+++ Selected extract
[cctv] add support for cctv.com to download all videos of one channel

2024-12-02 13:27:56 +01:00 · 2018-10-14 16:56:50 +08:00 · 2018-10-14 16:56:50 +08:00 · b1e4e389f3
commit b1e4e389f3
parent 5d90a8a5f3
2 changed files with 55 additions and 1 deletions
--- a/youtube_dl/extractor/cctv.py
+++ b/youtube_dl/extractor/cctv.py
@ -1,6 +1,7 @@
 # coding: utf-8
 from __future__ import unicode_literals
 import json
 import re
 from .common import InfoExtractor
@ -189,3 +190,56 @@ class CCTVIE(InfoExtractor):
            'duration': duration,
            'formats': formats,
        }
 class CCTVChannelIE(InfoExtractor):
    IE_DESC = '央视网 栏目'
    _VALID_URL = r'http://tv.cctv.com/lm/(?P<id>[0-9A-Za-z-_]+)/?'
    _TESTS = [{
        'url': 'http://tv.cctv.com/lm/d10fys/',
        'only_matching': True,
    }]
    def _entries(self, page, playlist_id):
        re_req_item_id = re.compile(r'setItemByid[a-zA-Z0-9]+')
        re_req_id_tmp = re.compile(r'videolistByColumnId\?id=[a-zA-Z0-9]+(?=&)')
        re_req_id = re.compile(r'(?<=id=)[a-zA-Z0-9]+')
        count_per_page = 100
        req_item_id = re_req_item_id.findall(page)[0]
        req_id = re_req_id.findall(re_req_id_tmp.findall(page)[0])[0]
        page = 0
        while True:
            page += 1
            url_template = "http://api.cntv.cn/lanmu/videolistByColumnId" + \
                           "?id={}&serviceId=tvcctv&type=0&n={}&t=jsonp&cb={}&p=".format(
                               req_id, count_per_page, req_item_id)
            content = self._download_webpage(url_template + str(page), playlist_id)
            if not content:
                break
            content = content.rstrip()
            req_item_id = re_req_item_id.findall(content)[0]
            video_list = json.loads(content[(len(req_item_id) + 1):-2])["response"]["docs"]
            for content_dict in video_list:
                video_id, video_title, video_url = \
                    content_dict["videoId"], content_dict["videoTitle"], content_dict["videoUrl"]
                yield self.url_result(video_url, ie="CCTV", video_id=video_id, video_title=video_title)
            if len(video_list) < count_per_page:
                break
    def _real_extract(self, url):
        channel_id = self._match_id(url)
        channel_page = self._download_webpage(
            url, channel_id,
            'Downloading channel page', fatal=False)
        if channel_page is False:
            raise Exception('CCTV said: Cannot connect to {}'.format(url), expected=True)
        return self.playlist_result(self._entries(channel_page, channel_id), channel_id)
--- a/youtube_dl/extractor/extractors.py
+++ b/youtube_dl/extractor/extractors.py
@ -183,7 +183,7 @@ from .cbsnews import (
 from .cbssports import CBSSportsIE
 from .ccc import CCCIE
 from .ccma import CCMAIE
-from .cctv import CCTVIE
+from .cctv import CCTVIE, CCTVChannelIE
 from .cda import CDAIE
 from .ceskatelevize import (
    CeskaTelevizeIE,
++++++
### Required work
**a.** Please set down everything in the commit diff from "req_item_id = re_req_item_id.findall(content)[0]" down to "channel_id = self._match_id(url)" without changing a character.
**b.** Render the commit diff's title line "[cctv] add support for cctv.com to download all videos of one channel" in German.
+++ Data to examine
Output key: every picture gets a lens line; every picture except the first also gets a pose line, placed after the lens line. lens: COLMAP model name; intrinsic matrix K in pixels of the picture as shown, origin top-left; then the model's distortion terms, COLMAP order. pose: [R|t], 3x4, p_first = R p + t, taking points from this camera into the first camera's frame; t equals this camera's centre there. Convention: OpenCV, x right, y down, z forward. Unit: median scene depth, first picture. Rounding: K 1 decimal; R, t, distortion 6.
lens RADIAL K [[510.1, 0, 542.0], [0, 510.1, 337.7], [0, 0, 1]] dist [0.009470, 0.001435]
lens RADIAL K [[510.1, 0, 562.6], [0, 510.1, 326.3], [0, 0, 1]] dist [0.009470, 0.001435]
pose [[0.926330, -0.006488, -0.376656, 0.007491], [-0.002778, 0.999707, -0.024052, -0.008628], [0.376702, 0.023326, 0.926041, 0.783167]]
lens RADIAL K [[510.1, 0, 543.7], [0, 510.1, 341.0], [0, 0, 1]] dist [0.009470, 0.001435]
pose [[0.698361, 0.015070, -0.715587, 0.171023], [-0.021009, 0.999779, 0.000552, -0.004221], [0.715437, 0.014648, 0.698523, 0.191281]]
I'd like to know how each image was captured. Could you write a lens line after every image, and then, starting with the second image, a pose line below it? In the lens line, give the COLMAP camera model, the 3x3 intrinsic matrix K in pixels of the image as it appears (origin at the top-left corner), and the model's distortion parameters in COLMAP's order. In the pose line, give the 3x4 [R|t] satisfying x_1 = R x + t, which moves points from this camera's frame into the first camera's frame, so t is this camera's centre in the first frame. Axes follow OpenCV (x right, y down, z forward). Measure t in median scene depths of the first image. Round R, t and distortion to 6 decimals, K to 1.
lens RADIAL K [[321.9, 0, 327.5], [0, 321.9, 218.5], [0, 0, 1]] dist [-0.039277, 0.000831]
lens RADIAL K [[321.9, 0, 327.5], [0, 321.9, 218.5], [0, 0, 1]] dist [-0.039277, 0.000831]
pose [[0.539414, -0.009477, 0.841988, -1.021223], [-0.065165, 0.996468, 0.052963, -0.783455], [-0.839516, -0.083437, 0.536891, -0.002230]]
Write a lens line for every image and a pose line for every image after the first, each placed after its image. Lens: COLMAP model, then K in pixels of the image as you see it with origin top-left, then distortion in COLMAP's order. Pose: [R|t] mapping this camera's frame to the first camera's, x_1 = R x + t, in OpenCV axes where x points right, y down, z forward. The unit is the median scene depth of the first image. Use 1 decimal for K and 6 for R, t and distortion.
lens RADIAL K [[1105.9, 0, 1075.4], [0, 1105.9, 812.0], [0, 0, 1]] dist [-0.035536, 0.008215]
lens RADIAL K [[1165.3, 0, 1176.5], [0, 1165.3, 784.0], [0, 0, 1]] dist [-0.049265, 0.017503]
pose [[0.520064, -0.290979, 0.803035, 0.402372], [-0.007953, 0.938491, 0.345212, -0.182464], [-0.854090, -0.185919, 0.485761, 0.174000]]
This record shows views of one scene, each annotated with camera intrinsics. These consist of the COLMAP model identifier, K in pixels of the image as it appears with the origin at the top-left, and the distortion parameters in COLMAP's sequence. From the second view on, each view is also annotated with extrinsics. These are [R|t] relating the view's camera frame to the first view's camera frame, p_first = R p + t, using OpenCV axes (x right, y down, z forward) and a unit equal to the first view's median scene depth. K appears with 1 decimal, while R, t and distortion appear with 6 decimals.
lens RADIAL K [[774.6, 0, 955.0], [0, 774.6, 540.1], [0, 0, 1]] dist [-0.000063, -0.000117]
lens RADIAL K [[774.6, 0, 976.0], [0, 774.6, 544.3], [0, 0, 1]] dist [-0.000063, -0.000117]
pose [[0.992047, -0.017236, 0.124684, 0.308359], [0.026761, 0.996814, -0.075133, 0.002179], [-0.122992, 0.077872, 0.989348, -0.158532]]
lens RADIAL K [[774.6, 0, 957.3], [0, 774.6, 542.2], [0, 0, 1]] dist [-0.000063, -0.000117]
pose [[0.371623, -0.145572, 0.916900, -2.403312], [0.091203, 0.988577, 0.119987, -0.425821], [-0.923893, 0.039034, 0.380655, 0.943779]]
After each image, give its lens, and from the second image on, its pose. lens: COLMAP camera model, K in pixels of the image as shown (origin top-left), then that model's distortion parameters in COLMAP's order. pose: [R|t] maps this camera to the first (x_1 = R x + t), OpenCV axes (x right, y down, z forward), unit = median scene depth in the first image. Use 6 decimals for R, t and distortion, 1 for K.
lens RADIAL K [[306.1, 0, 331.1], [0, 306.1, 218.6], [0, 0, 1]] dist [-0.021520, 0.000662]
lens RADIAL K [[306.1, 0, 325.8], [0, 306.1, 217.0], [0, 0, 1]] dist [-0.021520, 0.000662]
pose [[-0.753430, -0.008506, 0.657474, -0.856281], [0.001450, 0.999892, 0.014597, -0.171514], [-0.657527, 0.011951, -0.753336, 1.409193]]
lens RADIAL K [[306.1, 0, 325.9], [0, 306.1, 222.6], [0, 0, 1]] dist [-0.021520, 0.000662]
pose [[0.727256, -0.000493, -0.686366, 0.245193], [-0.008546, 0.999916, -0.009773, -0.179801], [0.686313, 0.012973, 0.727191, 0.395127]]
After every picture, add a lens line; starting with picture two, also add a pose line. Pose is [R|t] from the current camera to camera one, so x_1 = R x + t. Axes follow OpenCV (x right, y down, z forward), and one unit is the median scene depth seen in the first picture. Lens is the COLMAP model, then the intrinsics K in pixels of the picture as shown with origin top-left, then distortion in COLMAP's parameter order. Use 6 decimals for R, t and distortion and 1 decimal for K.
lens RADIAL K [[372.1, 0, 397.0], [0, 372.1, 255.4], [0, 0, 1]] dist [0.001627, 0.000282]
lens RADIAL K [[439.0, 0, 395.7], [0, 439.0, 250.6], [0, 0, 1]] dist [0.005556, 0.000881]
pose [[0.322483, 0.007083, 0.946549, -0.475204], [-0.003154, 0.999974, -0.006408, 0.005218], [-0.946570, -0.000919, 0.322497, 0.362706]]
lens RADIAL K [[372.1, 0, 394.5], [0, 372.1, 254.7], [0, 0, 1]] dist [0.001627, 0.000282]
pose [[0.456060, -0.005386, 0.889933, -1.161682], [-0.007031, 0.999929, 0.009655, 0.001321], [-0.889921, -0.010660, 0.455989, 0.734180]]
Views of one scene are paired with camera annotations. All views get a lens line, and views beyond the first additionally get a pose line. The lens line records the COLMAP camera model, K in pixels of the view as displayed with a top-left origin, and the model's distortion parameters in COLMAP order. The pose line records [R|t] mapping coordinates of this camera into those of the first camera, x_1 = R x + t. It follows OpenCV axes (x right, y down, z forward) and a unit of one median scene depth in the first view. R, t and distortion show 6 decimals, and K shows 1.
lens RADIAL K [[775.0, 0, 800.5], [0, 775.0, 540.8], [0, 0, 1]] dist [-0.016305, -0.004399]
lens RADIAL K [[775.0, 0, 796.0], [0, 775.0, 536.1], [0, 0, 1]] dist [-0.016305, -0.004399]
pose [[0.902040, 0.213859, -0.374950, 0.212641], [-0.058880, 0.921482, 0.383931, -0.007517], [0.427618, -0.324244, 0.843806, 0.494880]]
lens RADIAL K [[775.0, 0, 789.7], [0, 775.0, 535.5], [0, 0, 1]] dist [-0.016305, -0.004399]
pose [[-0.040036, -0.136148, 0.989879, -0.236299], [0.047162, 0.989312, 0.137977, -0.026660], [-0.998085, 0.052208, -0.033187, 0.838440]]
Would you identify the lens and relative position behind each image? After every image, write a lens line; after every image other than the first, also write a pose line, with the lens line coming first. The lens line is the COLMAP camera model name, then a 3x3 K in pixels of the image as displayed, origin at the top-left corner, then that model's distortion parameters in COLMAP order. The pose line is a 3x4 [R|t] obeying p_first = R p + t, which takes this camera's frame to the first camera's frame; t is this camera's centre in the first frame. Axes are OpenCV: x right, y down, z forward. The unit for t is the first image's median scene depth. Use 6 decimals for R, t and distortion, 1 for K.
++++++
### Written answers
**a.**
req_item_id = re_req_item_id.findall(content)[0]
            video_list = json.loads(content[(len(req_item_id) + 1):-2])["response"]["docs"]
            for content_dict in video_list:
                video_id, video_title, video_url = \
                    content_dict["videoId"], content_dict["videoTitle"], content_dict["videoUrl"]
                yield self.url_result(video_url, ie="CCTV", video_id=video_id, video_title=video_title)
            if len(video_list) < count_per_page:
                break
    def _real_extract(self, url):
        channel_id = self._match_id(url)

**b.** [cctv] Unterstützung für cctv.com hinzufügen, um alle Videos eines Kanals herunterzuladen